One of your favorite things to do is colour with markers. You’ve progressed from chicken scratches to actual scribbles, and when we ask you to draw eyes/nose/arms/belly button/hat on things like snowmen, you try really hard- and almost always at least start in the right spot, even though you don’t know how to draw a hat properly.
You also like me drawing on your face- you go right to the mirror and laugh at yourself. And then spend the next couple of days drawing on your own face. And sometimes mine. Oh, how easily you learn.
You love cars. Cars, cars, cars, cars, trucks, trains, buses, cars. Sometimes I offer to read you a book, and you reject me (something that’s never happened before) and continue to play with your cars instead. Your favorite books are those that have to do with cars. This month you had a love affair with something you called a “school bus.” It was just a bus shade of yellow van, but you called it your “ku-ba” (not sure why you lost the ability to say “bus” considering you pronounce it perfectly when talking about real busses), and you brought that thing everywhere with you and would often be your first request after waking up from naps or in the morning. Ku-ba?? Ku-ba???????

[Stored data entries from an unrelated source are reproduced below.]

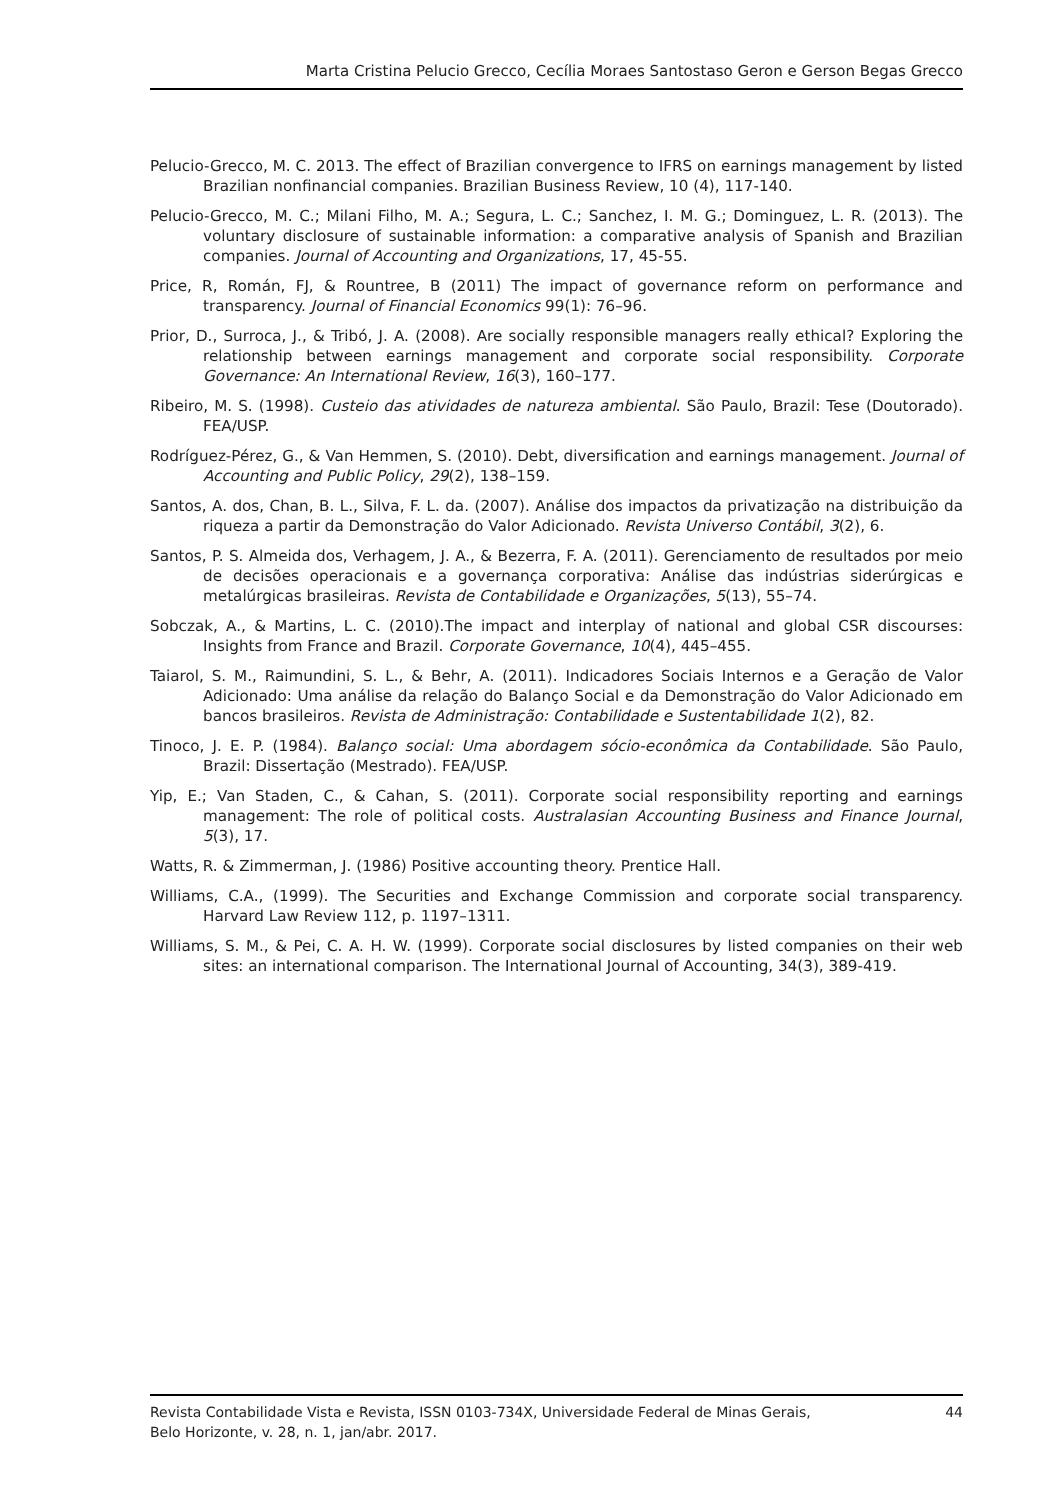Marta Cristina Pelucio Grecco, Cecília Moraes Santostaso Geron e Gerson Begas Grecco
Pelucio-Grecco, M. C. 2013. The effect of Brazilian convergence to IFRS on earnings management by listed Brazilian nonfinancial companies. Brazilian Business Review, 10 (4), 117-140.
Pelucio-Grecco, M. C.; Milani Filho, M. A.; Segura, L. C.; Sanchez, I. M. G.; Dominguez, L. R. (2013). The voluntary disclosure of sustainable information: a comparative analysis of Spanish and Brazilian companies. Journal of Accounting and Organizations, 17, 45-55.
Price, R, Román, FJ, & Rountree, B (2011) The impact of governance reform on performance and transparency. Journal of Financial Economics 99(1): 76–96.
Prior, D., Surroca, J., & Tribó, J. A. (2008). Are socially responsible managers really ethical? Exploring the relationship between earnings management and corporate social responsibility. Corporate Governance: An International Review, 16(3), 160–177.
Ribeiro, M. S. (1998). Custeio das atividades de natureza ambiental. São Paulo, Brazil: Tese (Doutorado). FEA/USP.
Rodríguez-Pérez, G., & Van Hemmen, S. (2010). Debt, diversification and earnings management. Journal of Accounting and Public Policy, 29(2), 138–159.
Santos, A. dos, Chan, B. L., Silva, F. L. da. (2007). Análise dos impactos da privatização na distribuição da riqueza a partir da Demonstração do Valor Adicionado. Revista Universo Contábil, 3(2), 6.
Santos, P. S. Almeida dos, Verhagem, J. A., & Bezerra, F. A. (2011). Gerenciamento de resultados por meio de decisões operacionais e a governança corporativa: Análise das indústrias siderúrgicas e metalúrgicas brasileiras. Revista de Contabilidade e Organizações, 5(13), 55–74.
Sobczak, A., & Martins, L. C. (2010).The impact and interplay of national and global CSR discourses: Insights from France and Brazil. Corporate Governance, 10(4), 445–455.
Taiarol, S. M., Raimundini, S. L., & Behr, A. (2011). Indicadores Sociais Internos e a Geração de Valor Adicionado: Uma análise da relação do Balanço Social e da Demonstração do Valor Adicionado em bancos brasileiros. Revista de Administração: Contabilidade e Sustentabilidade 1(2), 82.
Tinoco, J. E. P. (1984). Balanço social: Uma abordagem sócio-econômica da Contabilidade. São Paulo, Brazil: Dissertação (Mestrado). FEA/USP.
Yip, E.; Van Staden, C., & Cahan, S. (2011). Corporate social responsibility reporting and earnings management: The role of political costs. Australasian Accounting Business and Finance Journal, 5(3), 17.
Watts, R. & Zimmerman, J. (1986) Positive accounting theory. Prentice Hall.
Williams, C.A., (1999). The Securities and Exchange Commission and corporate social transparency. Harvard Law Review 112, p. 1197–1311.
Williams, S. M., & Pei, C. A. H. W. (1999). Corporate social disclosures by listed companies on their web sites: an international comparison. The International Journal of Accounting, 34(3), 389-419.
Revista Contabilidade Vista e Revista, ISSN 0103-734X, Universidade Federal de Minas Gerais,
Belo Horizonte, v. 28, n. 1, jan/abr. 2017.
44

There’s one thing for sure, you make us laugh every day.
Words are falling out of your mouth every second of every day, and you tend to repeat every last word of each sentence that I say. “Ash, do you want to read a book?” “Book?” “Let’s go for a walk.” “Walk.” And sometimes it’ll be a word in the middle of the sentence and won’t make any sense at all: “Ash, can you say goodnight to your bear?” “Your?”

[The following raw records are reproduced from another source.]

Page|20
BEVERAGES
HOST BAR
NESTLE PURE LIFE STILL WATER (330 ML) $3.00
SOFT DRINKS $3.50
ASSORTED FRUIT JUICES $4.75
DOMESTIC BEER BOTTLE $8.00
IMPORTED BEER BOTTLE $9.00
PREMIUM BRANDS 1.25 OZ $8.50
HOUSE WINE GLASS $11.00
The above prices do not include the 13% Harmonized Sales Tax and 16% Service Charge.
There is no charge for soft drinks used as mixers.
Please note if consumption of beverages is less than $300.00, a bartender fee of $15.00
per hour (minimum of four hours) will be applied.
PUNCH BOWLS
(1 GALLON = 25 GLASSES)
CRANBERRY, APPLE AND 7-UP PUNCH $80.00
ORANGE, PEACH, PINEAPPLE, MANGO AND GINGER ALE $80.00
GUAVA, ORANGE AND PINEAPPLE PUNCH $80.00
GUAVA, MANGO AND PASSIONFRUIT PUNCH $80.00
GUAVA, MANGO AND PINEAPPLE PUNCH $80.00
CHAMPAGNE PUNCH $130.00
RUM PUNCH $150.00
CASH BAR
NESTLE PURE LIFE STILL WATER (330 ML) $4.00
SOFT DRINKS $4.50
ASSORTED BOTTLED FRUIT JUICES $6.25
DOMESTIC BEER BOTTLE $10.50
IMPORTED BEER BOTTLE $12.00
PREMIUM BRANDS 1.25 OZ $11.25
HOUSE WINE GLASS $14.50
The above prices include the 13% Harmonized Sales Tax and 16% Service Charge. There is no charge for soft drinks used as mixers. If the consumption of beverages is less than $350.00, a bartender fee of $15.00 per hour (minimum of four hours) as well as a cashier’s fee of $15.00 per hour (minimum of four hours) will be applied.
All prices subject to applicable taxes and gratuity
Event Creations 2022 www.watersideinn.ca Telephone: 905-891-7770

You’re also starting to learn colours. At the end of this month, you know what yellow is. It’s touch and go with the other colours, but at least you know what I’m asking when I ask what colour something is, even if you just take a shot in the dark at what the right answer is. Yellow is pronounced, “wellow” in your world, with your tongue sticking right out of your mouth at the beginning of the word.
You still love spiders, that is until your uncle Jarrod pointed out a real one that was on our living room floor one day this month, and you squealed like a little girl and backed away and kept repeating “no no no? no. no. no.” I think the fear is subsiding a little now, and you still like to find spiders in books. I played a trick on you and told you that the little balls of thread that all over this house are spiders, so at least once a day you’ll find one, call it a spider and put it in my hand.

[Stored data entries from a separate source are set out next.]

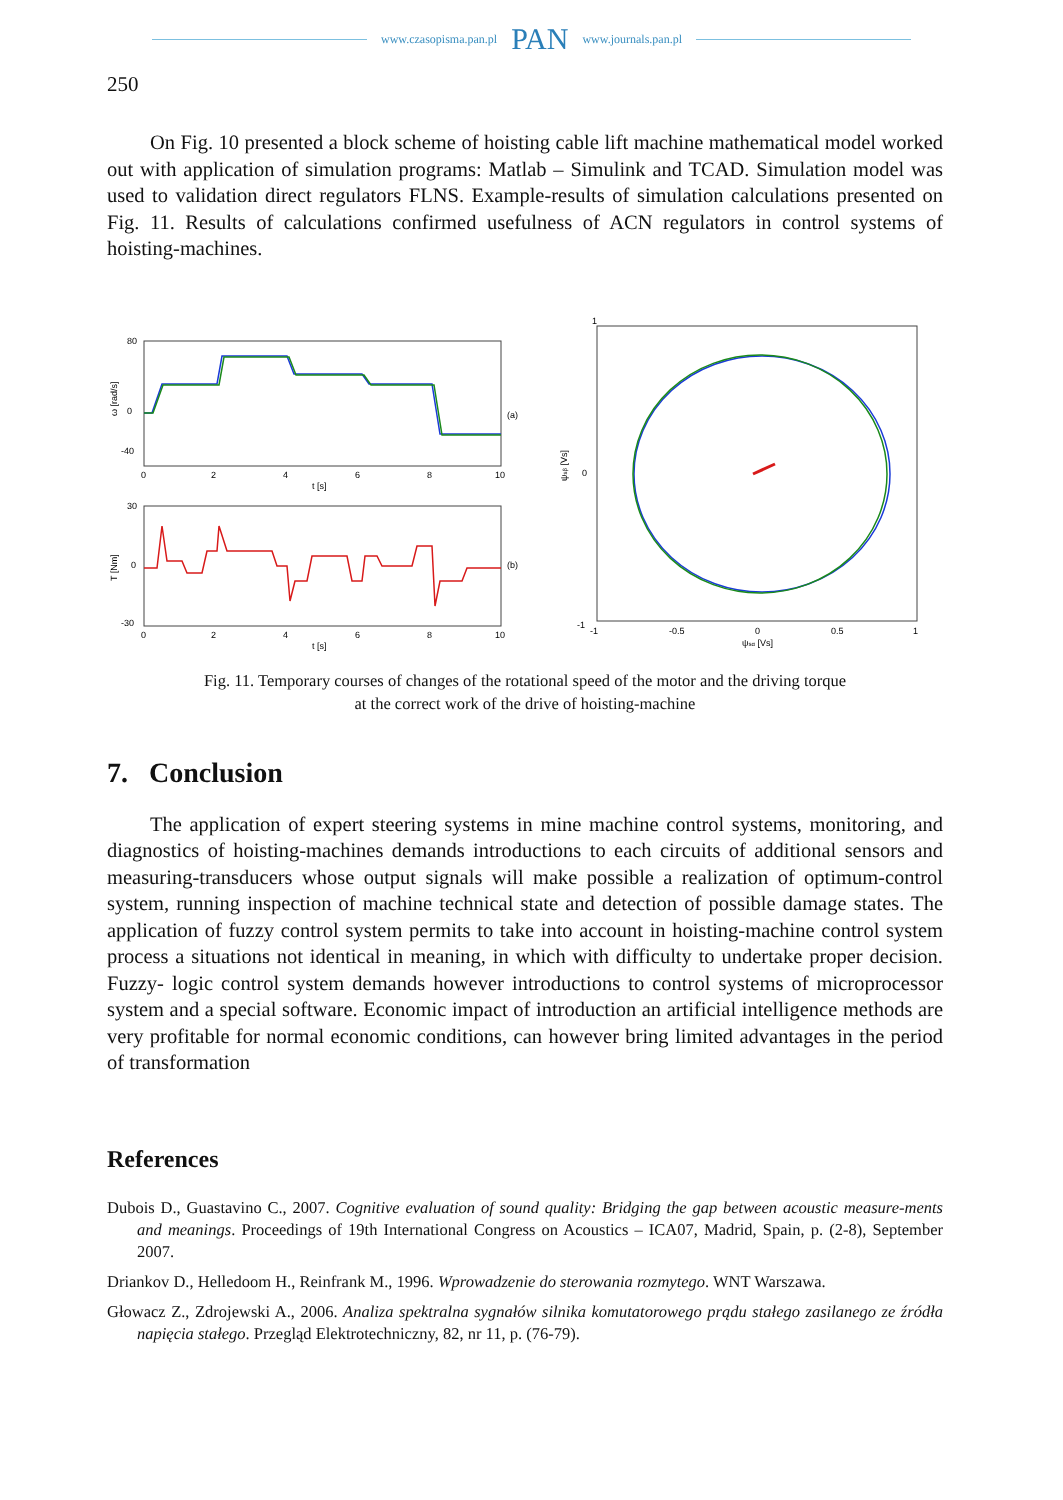www.czasopisma.pan.pl PAN www.journals.pan.pl
250
On Fig. 10 presented a block scheme of hoisting cable lift machine mathematical model worked out with application of simulation programs: Matlab – Simulink and TCAD. Simulation model was used to validation direct regulators FLNS. Example-results of simulation calculations presented on Fig. 11. Results of calculations confirmed usefulness of ACN regulators in control systems of hoisting-machines.
80
0
-40
0
2
4
6
8
10
t [s]
(a)
30
0
-30
0
2
4
6
8
10
t [s]
(b)
ω [rad/s]
T [Nm]
1
0
-1
-1
-0.5
0
0.5
1
ψsα [Vs]
ψsβ [Vs]
Fig. 11. Temporary courses of changes of the rotational speed of the motor and the driving torque
at the correct work of the drive of hoisting-machine
7. Conclusion
The application of expert steering systems in mine machine control systems, monitoring, and diagnostics of hoisting-machines demands introductions to each circuits of additional sensors and measuring-transducers whose output signals will make possible a realization of optimum-control system, running inspection of machine technical state and detection of possible damage states. The application of fuzzy control system permits to take into account in hoisting-machine control system process a situations not identical in meaning, in which with difficulty to undertake proper decision. Fuzzy- logic control system demands however introductions to control systems of microprocessor system and a special software. Economic impact of introduction an artificial intelligence methods are very profitable for normal economic conditions, can however bring limited advantages in the period of transformation
References
Dubois D., Guastavino C., 2007. Cognitive evaluation of sound quality: Bridging the gap between acoustic measure-ments and meanings. Proceedings of 19th International Congress on Acoustics – ICA07, Madrid, Spain, p. (2-8), September 2007.
Driankov D., Helledoom H., Reinfrank M., 1996. Wprowadzenie do sterowania rozmytego. WNT Warszawa.
Głowacz Z., Zdrojewski A., 2006. Analiza spektralna sygnałów silnika komutatorowego prądu stałego zasilanego ze źródła napięcia stałego. Przegląd Elektrotechniczny, 82, nr 11, p. (76-79).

This was our last FULL month together, just you and I. Next month, at the beginning of April, I go to work full time. I cannot tell you what a whirlwind of emotion that decision was for me. I know you’re going to be just fine without me, especially surrounded by kids and different toys and lots of stimulation, but listen little man, I am going to miss you so much. Every time I really think about it, big fat tears well up in my eyes. I’m so afraid of the special little things that make you YOU will go unnoticed and unappreciated. I’ve loved every minute of the past eighteen months together (except when you were an exhausted and whiney bucket of complaints) and I cannot believe it’s coming to a close.
You make me feel alive. You make me smile more than I ever have in my life. My heart swells with love when I allow myself to sit back and just look at you playing around me. You make life worth living. You make your father and I so proud with your brains and your brawn. I’m surprised there is so much hatred in the world when something as simple as a child can bring so much joy into people’s lives. Thank you, thank you, thank you, for all of my joy.